> **Texte proposé**:
--------------------------------

(RCN Justice &Démocratie - UCOFEM - JED)
depuis des années, les bulletins de fin d’années scolaires étaient imprimés
localement. Pour cette année scolaire 2015 – 2016, le ministère provincial de
l’éducation et la nouvelle citoyenneté a reçu des bulletins scolaires venus de
Kinshasa. L’objectif poursuivi est d’uniformiser ces parchemins et contrer
ainsi toute falsification, pratique réprimée en droit congolais. A Goma,
capitale de la province du Nord-Kivu, de faux bulletins, différents les uns des
autres, circulaient et prêtaient à confusion quant à leur authenticité.
A la proclamation de résultat
de fin d’année scolaire 2015-2016, les parents d’élèves et écoliers étaient
surpris de la qualité des bulletins que
recevaient leurs enfants. C’est comme par exemple Godelive Uwima , une jeune
mère. Elle déclare se réjouir que «l’uniformisation
des bulletins scolaire au niveau national est une bonne chose car il va
permettre de faire le suivi des enfants et s’assurer de la crédibilité en cas
de changement d’établissement scolaire».
Inquiète cependant, Rehema
Bahii habitante du quartier Kyeshero, dit regretter que l’un de ses enfants n’ait
pu avoir ses notes transcrites sur le nouveau bulletin. «Je ne sais pas pourquoi l’école de mon fils a donné les anciens
bulletins, tandis qu’à celle de sa sœur, on a donné des bulletins de bonne
qualité sur imprimé de valeur. J’estime
que toutes les écoles devraient donner
des bulletins pareils à la proclamation. Quand j’ai posé la question, le
responsable de l’école m’a répondu que ces nouveaux bulletins scolaires
viennent de Kinshasa. Et ils sont sécurisés car ils ne peuvent être falsifiés»,
ajoute Rehema.
La décision des
autorités d’uniformiser les bulletins sur toute l’étendue de la République est
saluée par Jean Banyungu Kameshe, directeur de l’école primaire Kibumba 2, une
école conventionnée protestante de la ville de Goma. «Il n y a pas moyen de falsifier ces bulletins car ils contiennent un cachet sec à l’intérieur», se
réjouit-il.

--------------------------------

> **Données fournies**:
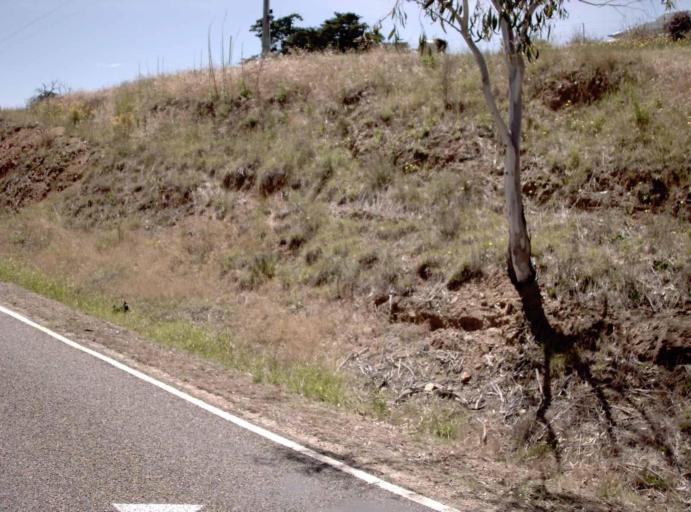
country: AU
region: Victoria
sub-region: Alpine
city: Mount Beauty
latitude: -37.1079
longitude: 147.5798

--------------------------------

> **Consignes de l'exercice**:
**a)** D'après le texte sur les bulletins scolaires, qu'est-ce qui rend les nouveaux bulletins impossibles à falsifier selon Jean Banyungu Kameshe ?
**b)** Poursuivez le texte sur les bulletins scolaires au-delà de sa dernière phrase.
Les items n'interviennent nullement dans ce travail.

> **Résultats des tâches**:
**a)** Ils contiennent un cachet sec à l'intérieur.

**b)**
Avis partagé par Kwabo
Kisanga, directeur de l’école primaire Nyiragongo qui pense que le gouvernement
a bien agit en uniformisant des bulletins. Il se félicite de la solution qui vient mettre fin au problème de fraude en milieu scolaire avec le cachet incorporé
dans le bulletin. Il y a des codes pour chaque degré ; c’est difficile
pour les enfants qui ont l’habitude d’acheter les bulletins pour passer dans
les classes supérieures de falsifier ce
document scolaire car n’ayant pas accès à ces codes». Il ajoute que des
responsables scolaires comme certains parents sont passés maîtres, les uns dans
la fabrication de faux bulletins, tandis que les autres dans la corruption pour faire passer, coûte que coûte, leurs
enfants. Pire, certains responsables
d’école falsifient les bulletins ; ce qui les rend coupables de faux en
écriture et usage de faux.
La loi réprime
L’article 124 du code
pénal livre II stipule que : « le
faux commis en écriture avec une intention frauduleuse ou à dessein de nuire
sera puni d’une servitude pénale de six mois
à cinq ans et d’une amende de
vingt-cinq à deux mille francs ou d’une de ces peines. » et l’article 126
du même code stipule : « celui qui, dans une intention frauduleuse ou
dessein de nuire, aura fait usage de l’acte faux ou de la pièce fausse, sera
puni comme s’il était l’auteur du faux.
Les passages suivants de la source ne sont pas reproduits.